When I first heard about Twitter, I assumed it was a fad. I would read online about how celebrities were using Twitter as a way to update fans about their daily lives. I automatically associated Twitter with the guilty-pleasure tabloid magazines I would read at the grocery store checkout counter. The thought didn’t even cross my mind that Twitter could potentially be a major communication tool in politics. Well, it’s safe to say I was in for a shock.
I’ve been tweeting regularly for about a month. I’m learning quickly that Twitter is more than 140 character updates; it is a way to ask questions, learn about people’s interests and get a conversation going. One of the biggest conversations going on right now is about the midterm elections. Republicans, Democrats and Independents are sharing insights about campaign strategy, healthcare legislation, environmental policy and many other topics affecting the upcoming elections.
Richard Adams of The Guardian has an excellent live blog that features news and insights about the midterm election Twitter conversation: http://tiny.cc/4swbt. Campaign advertising is a recurring topic in the twittersphere.
Adams cites polling guru, Nate Silver’s recent tweet:
“There’s a good argument to be made that Whitman and McMahon would be better off if they’d run fewer commercials.”

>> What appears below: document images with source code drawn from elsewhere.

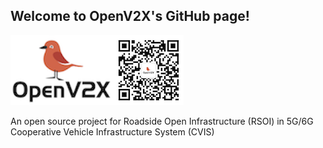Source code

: ## Welcome to OpenV2X's GitHub page!

![](images/openv2x_logo.png)![](images/openv2x_qrcode.png)

An open source project for Roadside Open Infrastructure (RSOI) in 5G/6G Cooperative Vehicle Infrastructure System (CVIS)
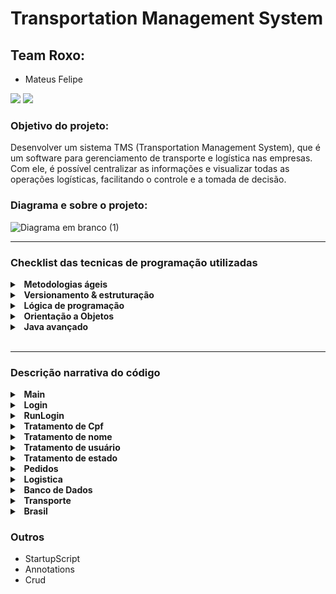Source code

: # Transportation Management System


## Team Roxo:  

- Mateus Felipe

<a href="https://www.linkedin.com/in/mateusgoettems/" target="_blank"><img src="https://img.shields.io/badge/-LinkedIn-%230077B5?style=for-the-badge&logo=linkedin&logoColor=white" target="_blank"></a>   <a href = "mailto:mateusgoettems@gmail.com"><img src="https://img.shields.io/badge/Gmail-D14836?style=for-the-badge&logo=gmail&logoColor=white" target="_blank"></a>

### Objetivo do projeto:

Desenvolver um sistema TMS (Transportation Management System), que é um software para gerenciamento de transporte e logística nas empresas. Com ele, é possível centralizar as informações e visualizar todas as operações logísticas, facilitando o controle e a tomada de decisão.

### Diagrama e sobre o projeto:

![Diagrama em branco (1)](https://user-images.githubusercontent.com/26698699/174519655-1e4a7729-dac5-4416-98a1-1fb4f0801dcc.png)

--------

### Checklist das tecnicas de programação utilizadas

<details>	
  
  <summary><b>&nbsp; Metodologias ágeis </b></summary>
 
 - [X] - Metodologias ágeis 
 
 - [X] - Kanban 
 
 - [X] - Trello 
 
 - [X] - Brainstorming
 </details>
 
 <details>
   
   <summary><b>&nbsp; Versionamento & estruturação </b></summary>
   
 - [X] - Diagrama de Classe 
  
 - [X] - Fluxograma
  
 - [X] - Git
   
 - [X] - Github
 </details>
 
  <details>
   
   <summary><b>&nbsp; Lógica de programação </b></summary>
 
 
 - [X] - Variáveis, constantes, comentários e entrada de dados
 
 - [X] - Operadores Aritméticos, Incremento/Decremento, Igualdade, Relacionais  , Lógicos

 - [X] - Condicionais If, Ternário e Switch
 
 - [X] - Função
 
 - [X] - Repetição For e Do/While
 
 - [X] - Vetor e Matrizes
 </details>

  <details>

   <summary><b>&nbsp; Orientação a Objetos </b></summary>
 
 
 - [X] - Class
 
 - [X] - Poliformismo
 
 - [X] - Herança
 
 - [X] - Interface
 </details>
 
<details>

   <summary><b>&nbsp; Java avançado </b></summary>
 
 - [X] - Classe Wrapper
 
 - [X] - Enum
 
 - [X] - Data e Hora
 
 - [X] - Anotações
 
 - [X] - ArrayList
 
 - [ ] - LinkedList
 
 - [X] - HashSet
 
 - [X] - HashMap
 
 - [X] - Try/Catch
 
 - [ ] - Expressões Lambda
 
 </details>

</br>
 
------

### Descrição narrativa do código


<details>	
  <summary><b>&nbsp; Main</b></summary>


O Main foi usado só para exibir o Menu principal,Contendo apenas uma validação de login
Os dados que ele recebia sempre eram de outras classes,exceto a variavel para receber a opção escolhida.Foi feito os construtores das classes que seriam os tres principais pilares do nosso sistema(Login,Pedidos e Transporte), que por sua vez,ele capturava dados e chamava funções dos quais eram feitos validações, entradas, leituras, atualizações e exclusão de dados.

A validação foi feito utilizando dados da classe login e operadores logicos para definir qual menu seria utilizado,dependendo do tipo de cliente que estariamos lidando.
</details>

<details>	
  <summary><b>&nbsp; Login</b></summary>


A classe de login teve um caso especial,no caso como o main chamava os construtores dessa classe e essa classe tinha herança do banco de dados que armazena os valores de login,tivemos que cirar um menu dentro de login para usuarios que ainda nao foram logados, deixando as ações para uma classe secundaria(RunLogin).Então basicamente o Login foi um intermediador das ações enquanto os outros dois pilares(Pedidos e Transporte) tiveram suas ações próprias sem necessitar intermediar/Chamar outras funções de outras classes.
</details>

<details>	
  <summary><b>&nbsp; RunLogin</b></summary>

Classe simples com todas as funções que um sistema de login utilizaria, no caso login,cadastro e atualização de dados contando tambem com funções para o tratamento dos dados(Exemplo: Tratamento de CPF,nome, usuario e de estado).
</details>

 <details>	
  <summary><b>&nbsp; Tratamento de Cpf</b></summary>

Verifica a validade do CPF(Não oficialmente,apenas pelo tamanho de caracteres) verifica se não há caracteres invalidos e guarda o valor somente o numero sem pontos nem traços,para facilitar a exibição do dado.
  
![unknown](https://user-images.githubusercontent.com/53912803/174920672-2d20a8a0-3410-40ed-b45d-0560f3c4527d.png)

</details>

 <details>	
  <summary><b>&nbsp; Tratamento de nome </b></summary>

Não há uma validação para o nome pois pode ser qualquer um,apenas é capturado o valor transformado todas as letras em minusculas e depois é destrinchado em um vetor com o tamanho da String inserida sendo realocado os valores dentro do vetor modificando apenas a primeira letra de cada nome, que é verificado após um espaço. 
  
![nome](https://user-images.githubusercontent.com/53912803/174920824-328ba4d4-6d2c-406a-ad1f-b5909f6c586c.png)

</details>

 <details>	
  <summary><b>&nbsp; Tratamento de usuário</b></summary>

A unica validação para o usuario é a duplicidade dele no sistema,o programa verifica se há um usuario igual e se houver pede para o cliente digitar o usuario novamente,caso contrario o usuario será cadastrado substituindo qualquer espaço por 'underline' e deixando toda a variavel em minuscula.
  
![user](https://user-images.githubusercontent.com/53912803/174920834-f865b6ad-d87c-42d8-a945-1bdbead8d80e.png)

</details>

 <details>	
  <summary><b>&nbsp; Tratamento de estado</b></summary>

É capturado o estado digitado pelo usuario e com isso ele roda todo o Enum Brasil(Que contem todos os estados) e verifica o nome digitado tanto por nome completo com acento quanto sem acento e suas respectivas siglas, retornando um byte que irá localizar o Estado desejado pela posição.
  
  ![estado](https://user-images.githubusercontent.com/53912803/174920854-f7368ca4-9046-41f8-8c63-1daadc6bb52a.png)

</details>

<details>	
  <summary><b>&nbsp; Pedidos</b></summary>
  
A classe pedidos teve a função tanto de listar os pacotes quanto de cadastrar os mesmos.Na questão de cadastrar o pacote ele pode ser feito tanto por usuario logado quanto não logado,no caso de não logado ele faz um breve cadastro utilizando as mesmas validações que a classe login utiliza para cadastrar normalmente o usuario.
O desafio dos pedidos foi ter que capturar todos os dados do programa para criar o pacote e ler sem erros,Impossibilitando a alteração ou a exclusão do pacote.
  </details>



<details>	
  <summary><b>&nbsp; Logistica</b></summary
  
  Logistica é uma serie de calculos matematicos tanto complexos quanto simples(função Haversine e Calculo de volume e peso cubico do pacote respectivamente) dos quais é explicado no proprio codigo.A classe logistica ele reune todos esse dados que esta incluido tanto nos dados de usuario,transporte e Enum Brasil para setar um valor mais aproximado do frete real
  </details>
  
  <details>	
  <summary><b>&nbsp; Banco de Dados</b></summary
  
  Foi utilizado a tecnica da herança com as variaveis em privado utilizando encapsulamento original e uns outros modificados que consiste em receber Byte para encontrar um indice no ArrayList e retornar uma String ao inves de toda a ArrayList facilitando Manuseio dos objetos no codigo.
  </details>
  
  <details>	
  <summary><b>&nbsp; Transporte</b></summary>

A classe transporte não foi utilizada para outros fins senão para nos dar acesso ao banco de dados do programa.
</details>

  <details>	
  <summary><b>&nbsp; Brasil</b></summary
  
  A classe que possui o metodo Enum com os estados e suas respectivas siglas e latitudes e longitudes,alem de Gets que retornam tais variaveis.
  </details>
  

### Outros

- StartupScript
- Annotations
- Crud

I could not agree more! When someone runs for office, he or she is representing the people. Instead of attacking opponents, let’s try to bridge the gap between the “average Joe” and “Senator X.” There are many candidates who are taking advantage of new media—creating Facebook and Twitter accounts, posting pictures, writing blogs and responding to inquiries at iTownhall meetings.
I’m not completely discrediting traditional media. Campaign advertisements do have a large effect on certain demographics. In his blog, Adams cites a Harvard poll that looks at the 18-29 year-old demographic. Just 40% will definitely vote in November and just 25% say they are politically engaged. College students are one of the largest groups using social media tools, so why wouldn’t a candidate jump on the Twitter bandwagon? I just feel, especially with young college students, there is a need for authenticity and transparency. I want to be able to interact with the candidate. I want to know that someone is listening.
If candidates are looking to motivate young people to get to the polls, then they should do just that—motivate! Motivation is not found in petty attack ads; it is found in authentic conversation that gives a reason as to why it is important to support or oppose a particular candidate.